What's different between LD and LDG (load from generic memory vs. load from global memory)

I was reading << CUDA BINARY UTILITIES >>
version: DA-06762-001_v7.5 | September 2015 Application Note

I find two instructions are similar. They are LD and LDG,
LD is for loading from generic memory and LDS is for loading from global memory.

I understand what global memory mean.
But I do not what generic memory refers to here.
Does it refer all kinds of memory: const, shared, local, global ?

1 Like

The difference between generic and non-generic addressing is:

Take a look at the isspacep and cvta instructions in the PTX manual.

LD is a generic load. That means the “space” must be deduced from the supplied address.

LDS is load from shared space
LDC is load from constant space
LDG is load from global space

In addition, the various load types above may have implications about the actual path they take to memory. A generic load (LD) may go through the L1, whereas a LDG may go through a different cache, depending on specific architecture and other details.

The documentation for the corresponding ptx instructions may be informative:

[url]http://docs.nvidia.com/cuda/parallel-thread-execution/index.html#data-movement-and-conversion-instructions-ld[/url]

Note that specific interpretations of instructions may vary from architecture to architecture. For example, compare the description of LDG between Kepler:

[url]http://docs.nvidia.com/cuda/cuda-binary-utilities/index.html#kepler[/url]

and Maxwell:

[url]http://docs.nvidia.com/cuda/cuda-binary-utilities/index.html#maxwell[/url]

I believe the difference is significant. In other words, the compiler may emit LDG under different circumstances if compiling for Kepler vs. Maxwell.

1 Like

Regarding the load/store instructions and the path they may take, see also the answer at c - CUDA __constant__ deference to global memory. Which cache? - Stack Overflow
Note that tex path is only for loads.

1 Like

Thanks, all. Your posts are what I need.
I understand the generic load and global load now.

1 Like

I believe you’ve already been given the clue to create your own example:

“If no state space is given, perform the load using generic addressing.”

So if we have a pointer like this:

__global__ void mykernel(int *data){

  int temp = *data;
}

Then the compiler is able to deduce with certainty that data must point a global space.

Likewise:

__global__ void mykernel(){

  __shared__ int data[];

  int temp = *data;

}

then the compiler is able to deduce with certainty that data must point to a shared space.

But if you do this:

__global__ void mykernel(int *data1, bool use){

  __shared__ int data2[];

  int *data3 = (use)?data1:data2;

  int temp = *data3;
}

Then the compiler is not able to deduce what space data3 will point to (at compile time) and should emit (I think) a generic load for this case. I haven’t actually tried this yet, and inspected the SASS, but I believe it should be instructive.

It’s also possible that depending on CUDA version and GPU architecture, the compiler may make different choices about whether a particular load/store will be done generically. What this means is that in some cases where you think the compiler should emit a specific operation (e.g. global) it may emit a generic operation instead. At least that is something I have witnessed.

1 Like

A generic pointer is simply the CUDA-level representation of a C/C++ pointer, whose semantics are: a pointer is a pointer is a pointer.
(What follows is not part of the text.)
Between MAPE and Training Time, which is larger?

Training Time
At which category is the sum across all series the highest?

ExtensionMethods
Under the CUDA ABI, when a function is passed a pointer argument, it is always a generic pointer. This has to be so because with separate compilation, no assumptions are possible as to what memory space an incoming pointer belongs to. Clearly when the pointers are generic, the corresponding load instructions using these pointers (addresses) must be of the generic kind as well.
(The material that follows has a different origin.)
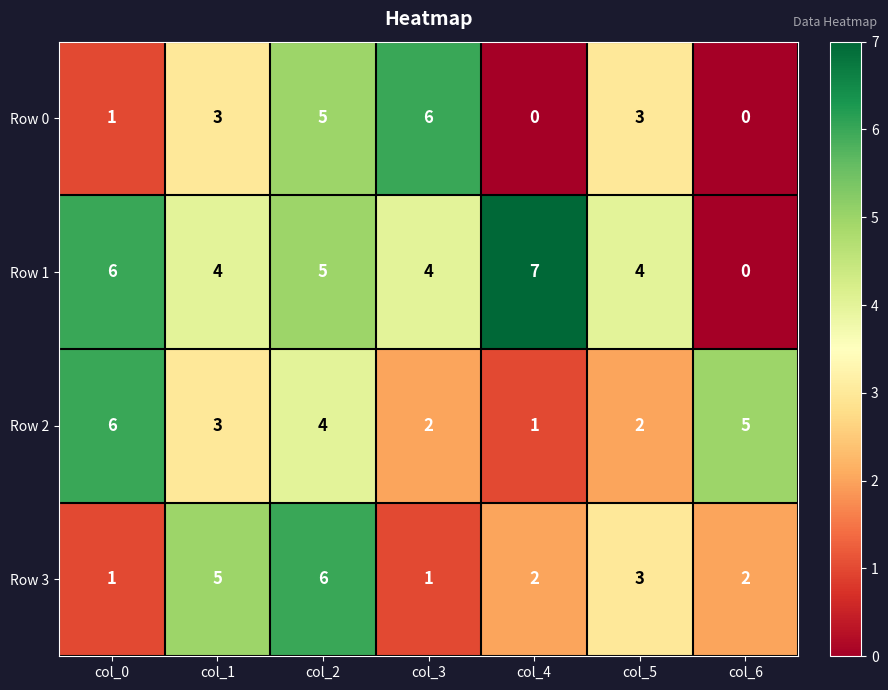

The Row 2 series shows 5 at col_6. True or false?

True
As a performance optimization, if program analysis proves that it is safe to do so, the compiler may convert a generic pointer into a memory-space specific pointer. The most common practically occurring case of this are pointers to shared memory space. The second most common case is probably pointers to local memory.

In addition to possible differences in the performance characteristics of different type of loads at hardware level (mentioned earlier in this thread), use of shared-memory-specific pointers also allows pointer arithmetic to be reduced to 32 bits, which reduces the number of instructions and registers required for pointer manipulations, given that GPUs are fundamentally 32-bit platforms.

These kind of optimizations are machine specific and may differ between different GPU architectures, they may also differ between CUDA version.

3 Likes

Sorry to bring this old thread up. With the last example, can CUDA generic address pointer point to different address space in different threads within a warp? For example, if the ‘use’ bool value depends on thread id, so in some threads, ‘data3’ points to global memory while others point to local memory? How does this situation affect the actual data path mentioned above?

1 Like

Yes. If you modified that last example to first set use as something like:

use = (threadIdx.x&1);

then that would be the situation. The load would be dispatched to the LSU, but the handling in the LSU would diverge.

At a high level, the LSU is going to create transactions to service all needed activity from that instruction issued warp-wide, including those threads that need shared access and those threads that need global access. If you’re asking for a detailed description of what happens inside the LSU, I won’t be able to provide that. However, the shared activity would be directed to shared memory, and the global activity would be directed thru the L1/tex path already mentioned.

2 Likes

I wonder the performance difference between LD and LDS if it is guaranteed that the pointer points to shared memory. Identifying the performance difference is important as in some situations, I would write a __device__ function with a pointer parameter that is passed by a shared memory pointer. However, the shared information must be lost since I can not specify the shared property in function parameters. If LD is much slower than LDS, are there some better ways to pass shared memory pointers? (Here we assume that the __device__ function is not inline.)

1 Like

I do not know what (if any) performance differences exist with modern hardware when switching between the use of a generic pointer and a logical address space specific pointer.

If this would lead to significant performance gains, one could imagine the compiler creating address-space specific function clones where __device__ functions are not inlined and subject to separate compilation, and invoking the appropriate clone at run time. I am not aware of such functionality.

You could perform your own experiments regarding potential performance gains by using the instructions for address-space conversion provided at PTX level:

The isspacep instruction is provided to query whether a generic address falls within a particular state space window. The cvta instruction converts addresses between generic and const, global, local, or shared state spaces.

1 Like